Question Video: Recalling That the Sun Is at the Center of the Solar System | Nagwa Question Video: Recalling That the Sun Is at the Center of the Solar System | Nagwa

# Question Video: Recalling That the Sun Is at the Center of the Solar System

Which of the following is at the center of the solar system? [A] The Moon [B] Earth [C] The Sun [D] Mars [E] Jupiter

03:57

### Video Transcript

Which of the following is at the center of the solar system? (A) The Moon, (B) Earth, (C) the Sun, (D) Mars, or (E) Jupiter.

This is a question about the layout of the solar system. We are given a list of objects and need to identify which one of them is at the center of the solar system. We will look at each option, starting with option (A). We often see the Moon in the sky. We know that the Moon orbits the Earth. This means that the Moon cannot be at the center of the solar system.

The Sun is the object on the list we see every day. It appears to move across the sky, rising above the horizon in the East and moving below the horizon in the West. This makes it seem like the Sun moves around the Earth. But actually, it is the Earth’s spin that causes this apparent movement of the Sun in the sky. The Sun is not in motion during the day; the Earth is.
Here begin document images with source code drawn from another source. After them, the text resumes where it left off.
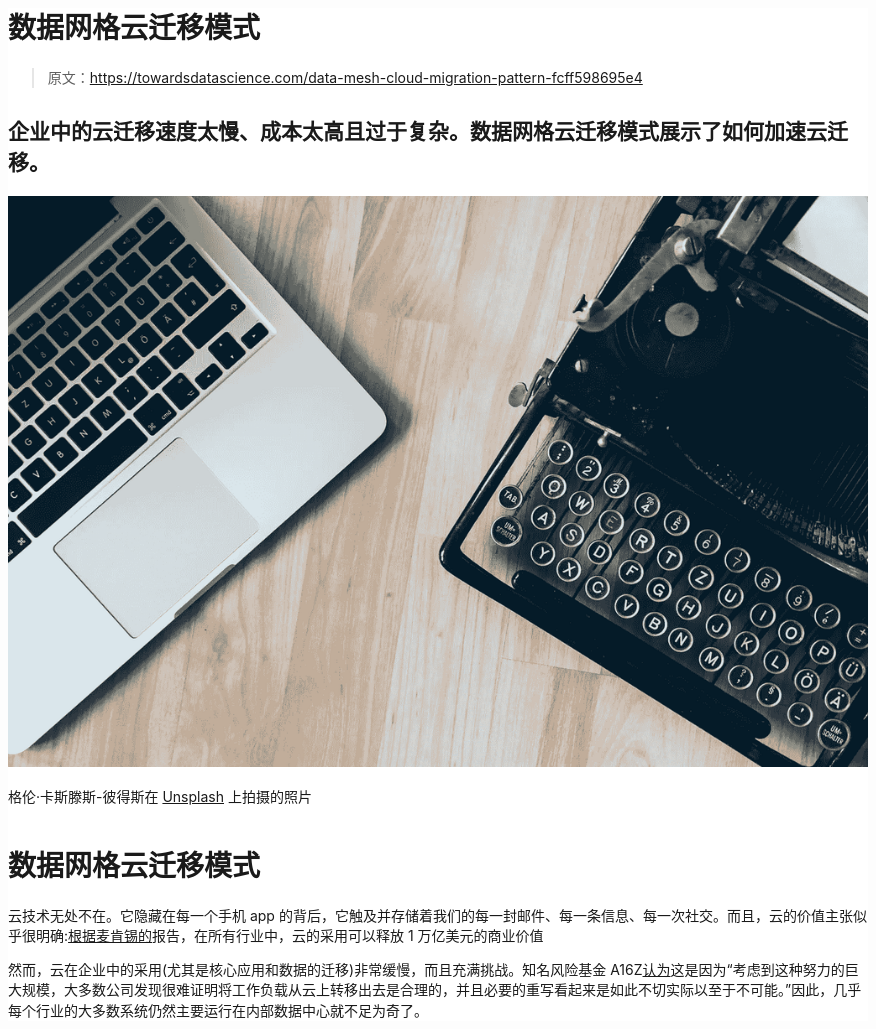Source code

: # 数据网格云迁移模式

> 原文：<https://towardsdatascience.com/data-mesh-cloud-migration-pattern-fcff598695e4>

## 企业中的云迁移速度太慢、成本太高且过于复杂。数据网格云迁移模式展示了如何加速云迁移。

![](img/343fbcb463a924e21df77759162191b8.png)

格伦·卡斯滕斯-彼得斯在 [Unsplash](https://unsplash.com/s/photos/typewriter-laptop?utm_source=unsplash&utm_medium=referral&utm_content=creditCopyText) 上拍摄的照片

# 数据网格云迁移模式

云技术无处不在。它隐藏在每一个手机 app 的背后，它触及并存储着我们的每一封邮件、每一条信息、每一次社交。而且，云的价值主张似乎很明确:[根据麦肯锡的](https://www.mckinsey.com/business-functions/mckinsey-digital/our-insights/clouds-trillion-dollar-prize-is-up-for-grabs)报告，在所有行业中，云的采用可以释放 1 万亿美元的商业价值

然而，云在企业中的采用(尤其是核心应用和数据的迁移)非常缓慢，而且充满挑战。知名风险基金 A16Z[认为](https://a16z.com/2021/05/27/cost-of-cloud-paradox-market-cap-cloud-lifecycle-scale-growth-repatriation-optimization/)这是因为“考虑到这种努力的巨大规模，大多数公司发现很难证明将工作负载从云上转移出去是合理的，并且必要的重写看起来是如此不切实际以至于不可能。”因此，几乎每个行业的大多数系统仍然主要运行在内部数据中心就不足为奇了。

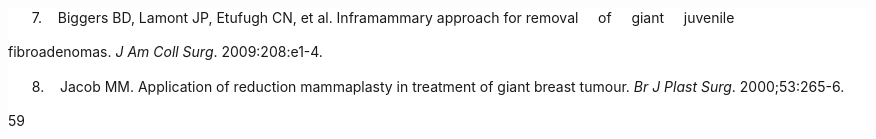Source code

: <ul style="list-style:none;"><li>
<p><span class="font3">7. &nbsp;&nbsp;&nbsp;Biggers BD, Lamont JP, Etufugh CN, et al. Inframammary approach for removal &nbsp;&nbsp;&nbsp;&nbsp;of &nbsp;&nbsp;&nbsp;&nbsp;giant &nbsp;&nbsp;&nbsp;&nbsp;juvenile</span></p></li></ul>
<p><span class="font3">fibroadenomas. </span><span class="font3" style="font-style:italic;">J Am Coll Surg</span><span class="font3">. 2009:208:e1-4.</span></p>
<ul style="list-style:none;"><li>
<p><span class="font3">8. &nbsp;&nbsp;&nbsp;Jacob MM. Application of reduction mammaplasty in treatment of giant breast tumour. </span><span class="font3" style="font-style:italic;">Br J Plast Surg</span><span class="font3">. 2000;53:265-6.</span></p></li></ul>
<p><span class="font2">59</span></p>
While the Earth appears flat, this is only because we are very small and very close to the surface. The Earth is a sphere. It is the spinning or rotation of this sphere that causes the Sun to appear to move across the sky.

This sketch is not to scale, but it will help to show how the Earth’s rotation leads to the apparent movement of the Sun in the sky. In this drawing, the person initially sees the Sun directly above. As the Earth rotates, the apparent position of the Sun will change. The person rotates with the Earth, and from their perspective, it is the Sun that has moved position in the sky. The Sun sets when the Earth rotates so that the person can no longer see the Sun. This defines a day on Earth. When we are on the night side of this day–night line, it is nighttime. So we have established that the Sun does not move around the Earth. It is only the Earth’s rotation that causes this apparent motion of the Sun in the sky.
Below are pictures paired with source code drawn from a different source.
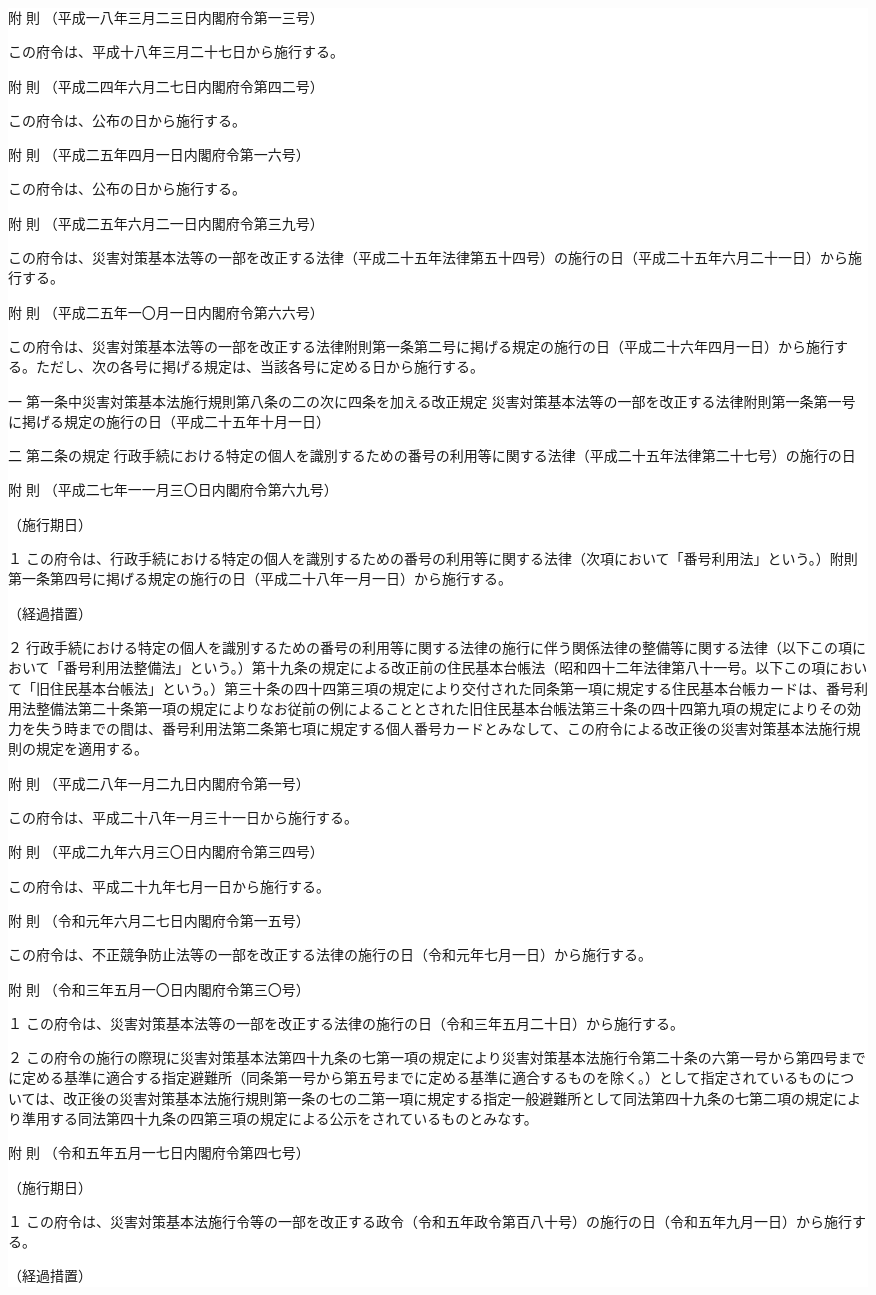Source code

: 附 則 （平成一八年三月二三日内閣府令第一三号）

この府令は、平成十八年三月二十七日から施行する。

附 則 （平成二四年六月二七日内閣府令第四二号）

この府令は、公布の日から施行する。

附 則 （平成二五年四月一日内閣府令第一六号）

この府令は、公布の日から施行する。

附 則 （平成二五年六月二一日内閣府令第三九号）

この府令は、災害対策基本法等の一部を改正する法律（平成二十五年法律第五十四号）の施行の日（平成二十五年六月二十一日）から施行する。

附 則 （平成二五年一〇月一日内閣府令第六六号）

この府令は、災害対策基本法等の一部を改正する法律附則第一条第二号に掲げる規定の施行の日（平成二十六年四月一日）から施行する。ただし、次の各号に掲げる規定は、当該各号に定める日から施行する。

一 第一条中災害対策基本法施行規則第八条の二の次に四条を加える改正規定 災害対策基本法等の一部を改正する法律附則第一条第一号に掲げる規定の施行の日（平成二十五年十月一日）

二 第二条の規定 行政手続における特定の個人を識別するための番号の利用等に関する法律（平成二十五年法律第二十七号）の施行の日

附 則 （平成二七年一一月三〇日内閣府令第六九号）

（施行期日）

１ この府令は、行政手続における特定の個人を識別するための番号の利用等に関する法律（次項において「番号利用法」という。）附則第一条第四号に掲げる規定の施行の日（平成二十八年一月一日）から施行する。

（経過措置）

２ 行政手続における特定の個人を識別するための番号の利用等に関する法律の施行に伴う関係法律の整備等に関する法律（以下この項において「番号利用法整備法」という。）第十九条の規定による改正前の住民基本台帳法（昭和四十二年法律第八十一号。以下この項において「旧住民基本台帳法」という。）第三十条の四十四第三項の規定により交付された同条第一項に規定する住民基本台帳カードは、番号利用法整備法第二十条第一項の規定によりなお従前の例によることとされた旧住民基本台帳法第三十条の四十四第九項の規定によりその効力を失う時までの間は、番号利用法第二条第七項に規定する個人番号カードとみなして、この府令による改正後の災害対策基本法施行規則の規定を適用する。

附 則 （平成二八年一月二九日内閣府令第一号）

この府令は、平成二十八年一月三十一日から施行する。

附 則 （平成二九年六月三〇日内閣府令第三四号）

この府令は、平成二十九年七月一日から施行する。

附 則 （令和元年六月二七日内閣府令第一五号）

この府令は、不正競争防止法等の一部を改正する法律の施行の日（令和元年七月一日）から施行する。

附 則 （令和三年五月一〇日内閣府令第三〇号）

１ この府令は、災害対策基本法等の一部を改正する法律の施行の日（令和三年五月二十日）から施行する。

２ この府令の施行の際現に災害対策基本法第四十九条の七第一項の規定により災害対策基本法施行令第二十条の六第一号から第四号までに定める基準に適合する指定避難所（同条第一号から第五号までに定める基準に適合するものを除く。）として指定されているものについては、改正後の災害対策基本法施行規則第一条の七の二第一項に規定する指定一般避難所として同法第四十九条の七第二項の規定により準用する同法第四十九条の四第三項の規定による公示をされているものとみなす。

附 則 （令和五年五月一七日内閣府令第四七号）

（施行期日）

１ この府令は、災害対策基本法施行令等の一部を改正する政令（令和五年政令第百八十号）の施行の日（令和五年九月一日）から施行する。

（経過措置）
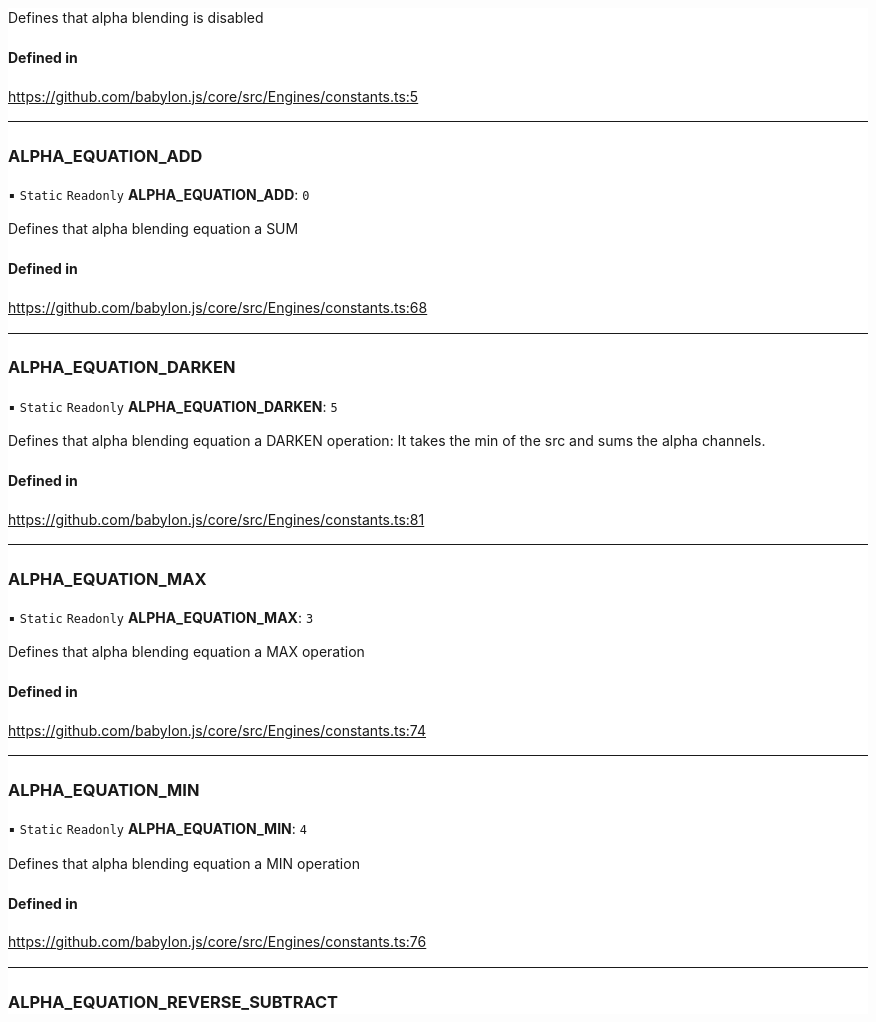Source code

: Defines that alpha blending is disabled

#### Defined in

https://github.com/babylon.js/core/src/Engines/constants.ts:5

___

### ALPHA\_EQUATION\_ADD

▪ `Static` `Readonly` **ALPHA\_EQUATION\_ADD**: ``0``

Defines that alpha blending equation a SUM

#### Defined in

https://github.com/babylon.js/core/src/Engines/constants.ts:68

___

### ALPHA\_EQUATION\_DARKEN

▪ `Static` `Readonly` **ALPHA\_EQUATION\_DARKEN**: ``5``

Defines that alpha blending equation a DARKEN operation:
It takes the min of the src and sums the alpha channels.

#### Defined in

https://github.com/babylon.js/core/src/Engines/constants.ts:81

___

### ALPHA\_EQUATION\_MAX

▪ `Static` `Readonly` **ALPHA\_EQUATION\_MAX**: ``3``

Defines that alpha blending equation a MAX operation

#### Defined in

https://github.com/babylon.js/core/src/Engines/constants.ts:74

___

### ALPHA\_EQUATION\_MIN

▪ `Static` `Readonly` **ALPHA\_EQUATION\_MIN**: ``4``

Defines that alpha blending equation a MIN operation

#### Defined in

https://github.com/babylon.js/core/src/Engines/constants.ts:76

___

### ALPHA\_EQUATION\_REVERSE\_SUBTRACT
As well as this rotation, or spin, the Earth orbits around the Sun. Its orbit is nearly circular. One full orbit is one year on Earth. Since the Earth orbits the Sun, we know that it cannot be at the center of the solar system. So option (B) is incorrect.

As well as the Earth, all the other planets orbit around the Sun in circular orbits. Three of the options are planets. There is Earth as well as Mars and Jupiter. We can sometimes see Mars and Jupiter at night as bright points of light that move slowly across the sky. Both Mars and Jupiter orbit around the Sun. Hence, we know that the Sun is at the center of the solar system, as all of the planets orbit around it, including Mars and Jupiter.

This sketch of the solar system is not to scale. The planets are much smaller than the Sun. And the distances between the planets are also not drawn to scale. The Sun is at the center of the solar system because it is much, much bigger than the planets. So option (C) is the correct answer. The name “solar system” is referring to the Sun, where the word “solar” refers to our Sun. This can help us remember that the Sun is at the center of the solar system.